» **Exercices à faire**:
1 - Traduisez en anglais la phrase suivante de l'article sur la maison hantée connectée : « Dans cet écrin atypique, une expérience hors du commun prend vie : une maison hantée connectée, conçue pour surprendre, intriguer, et captiver ses visiteurs. »
2 - Prolongez l'article sur la maison hantée connectée à partir de sa dernière phrase.

» **Extrait du texte**:

====

Imaginez une maison nichée dans les hauteurs d’Auvergne, entourée d’un décor mystérieux, où l’ancien rencontre le moderne. Dans cet écrin atypique, une expérience hors du commun prend vie : une maison hantée connectée, conçue pour surprendre, intriguer, et captiver ses visiteurs. Alliant une décoration vintage soignée et des technologies domotiques avancées, cette maison transforme chaque séjour en aventure immersive, où les invités deviennent acteurs d’un récit interactif.
Dans cet article, nous vous dévoilons les coulisses de cette création unique, depuis les sources d’inspiration jusqu’aux défis techniques, en passant par les choix artistiques et les retours des premiers visiteurs. Une plongée fascinante dans l’univers de la domotique au service de l’imaginaire.
Sommaire
L’inspiration et la conception
- Quelle a été votre source d’inspiration pour créer ce projet domotique immersif et « hanté » ?
L’idée vient de mon père et ma belle-mère qui ont acheté cette petite maison dans un petit hameau des hauteurs de Thiers en Auvergne pour faire un logement AirBNB un peu atypique. Elle a d’abord subi une rénovation « classique », puis le cadre environnant ayant quelque chose d’un peu lugubre, isolé, froid, dans la montagne, avec une croix surplombant la fontaine… L’idée de faire une déco ancienne est arrivée. Sols sombres, peintures et carrelages comme à l’époque, vieux meubles… ça aurait pu s’arrêter là mais à force d’évoquer le sujet durant les travaux et ayant déjà joué un peu avec de la domotique, j’ai soumis l’idée de rajouter quelques effets de son et lumière. Le concept de maison hantée était donc né !
- Avez-vous rencontré des défis particuliers lors de la conception de ce système ? Si oui, lesquels et comment les avez-vous surmontés ?

====

» **Entrées fournies**:
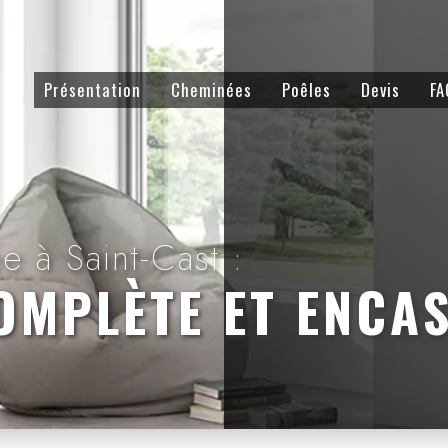
Présentation
Cheminées
Poêles
Devis
FA
 à Saint-Cast :
OMPLÈTE ET ENCA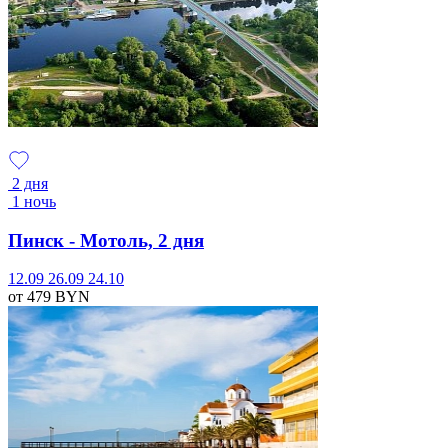
2 дня
1 ночь
Пинск - Мотоль, 2 дня
12.09
26.09
24.10
от 479
BYN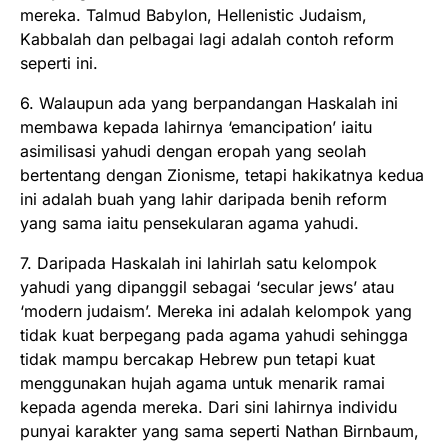
mereka. Talmud Babylon, Hellenistic Judaism,
Kabbalah dan pelbagai lagi adalah contoh reform
seperti ini.
6. Walaupun ada yang berpandangan Haskalah ini
membawa kepada lahirnya ‘emancipation’ iaitu
asimilisasi yahudi dengan eropah yang seolah
bertentang dengan Zionisme, tetapi hakikatnya kedua
ini adalah buah yang lahir daripada benih reform
yang sama iaitu pensekularan agama yahudi.
7. Daripada Haskalah ini lahirlah satu kelompok
yahudi yang dipanggil sebagai ‘secular jews’ atau
‘modern judaism’. Mereka ini adalah kelompok yang
tidak kuat berpegang pada agama yahudi sehingga
tidak mampu bercakap Hebrew pun tetapi kuat
menggunakan hujah agama untuk menarik ramai
kepada agenda mereka. Dari sini lahirnya individu
punyai karakter yang sama seperti Nathan Birnbaum,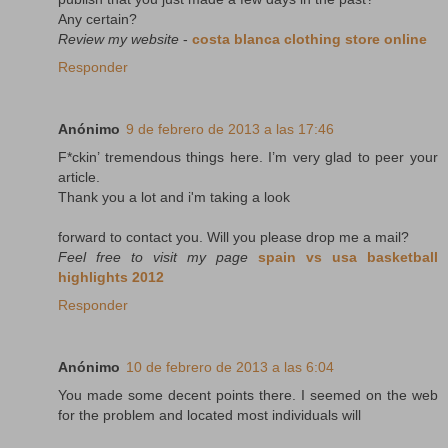
Any certain?
Review my website
-
costa blanca clothing store online
Responder
Anónimo
9 de febrero de 2013 a las 17:46
F*ckin’ tremendous things here. I’m very glad to peer your
article.
Thank you a lot and i'm taking a look
forward to contact you. Will you please drop me a mail?
Feel free to visit my page
spain vs usa basketball
highlights 2012
Responder
Anónimo
10 de febrero de 2013 a las 6:04
You made some decent points there. I seemed on the web
for the problem and located most individuals will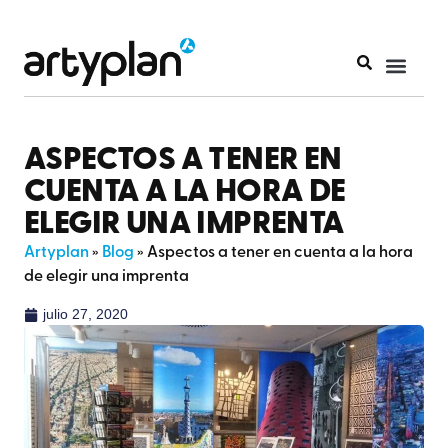
ASPECTOS A TENER EN
CUENTA A LA HORA DE
ELEGIR UNA IMPRENTA
Artyplan
»
Blog
»
Aspectos a tener en cuenta a la hora
de elegir una imprenta
julio 27, 2020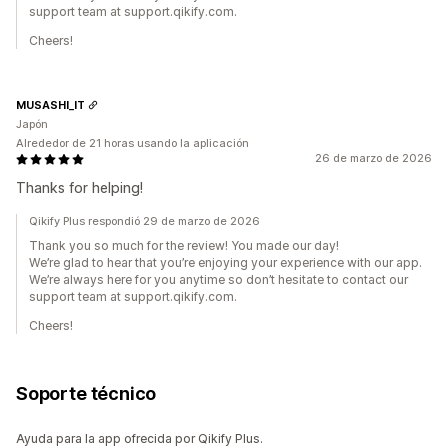
support team at support.qikify.com.
Cheers!
MUSASHI_IT
Japón
Alrededor de 21 horas usando la aplicación
26 de marzo de 2026
Thanks for helping!
Qikify Plus respondió 29 de marzo de 2026
Thank you so much for the review! You made our day!
We’re glad to hear that you’re enjoying your experience with our app.
We’re always here for you anytime so don’t hesitate to contact our
support team at support.qikify.com.
Cheers!
Soporte técnico
Ayuda para la app ofrecida por Qikify Plus.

====

» **Résultats**:
1 - In this unusual setting, an extraordinary experience comes to life: a connected haunted house, designed to surprise, intrigue, and captivate its visitors.

2 -
Pour l’anecdote… Il y avait une grosse inconnue dans ce qu’on pourrait techniquement réaliser avec un matériel relativement limité : la télé, qui n’est pas connectée. C’est vraiment par hasard, voire même par chance, que j’ai pu l’exploiter durant certaines séquences. Le lecteur DVD en HDMI1 permet aux invités de regarder un film… En HDMI2 un Chromecast avec contrôle CEC qui fait que la télé bascule en HDMI2 lorsque du contenu est diffusé sur le Chromecast. Par contre à première vue, aucun moyen de revenir au DVD ensuite, jusqu’à ce qu’une prise connectée coupe l’alimentation de la télé et qu’elle revienne, au rallumage, par défaut sur HDMI1. Miracle ! Un blaster IR aurait aussi pu faire l’affaire mais une succession de touches aurait dû être simulée afin de changer les sources HDMI sur cette télé en particulier, ce qui aurait été bien plus visible.
- Pourquoi avez-vous choisi d’intégrer des éléments vintage, comme la radio des années 30 ?
La maison n’est pas grande, mais il a tout de même fallu la remplir d’accessoires qui aient du sens. L’idée de la déco vieillotte était déjà là, mais une fois l’aspect domotique envisagé, il a fallu imaginer avec quoi les invités pourraient interagir, et quoi piloter ! La radio des années 30 est un bon exemple, ça a du charme, et lorsqu’elle s’allume toute seule en grésillant ça fait son effet. Il y a aussi tout un tas d’appliques murales et un lustre qui scintille parfois, un vieux lit de l’époque des Louis, une baignoire d’époque… Et à peu près tout est exploité pour créer une expérience sur mesure pour l’invité ! Seul objet qui dénote avec la déco, la télé. Mais on s’est dit que nos invités aimeraient bien visionner un film d’horreur parmi ceux à leur disposition sur autre chose qu’un écran cathodique noir et blanc de 30cm de diagonale 😊
Les choix techniques et technologiques
- Quels équipements et technologies domotiques spécifiques avez-vous utilisés pour obtenir cet effet immersif ?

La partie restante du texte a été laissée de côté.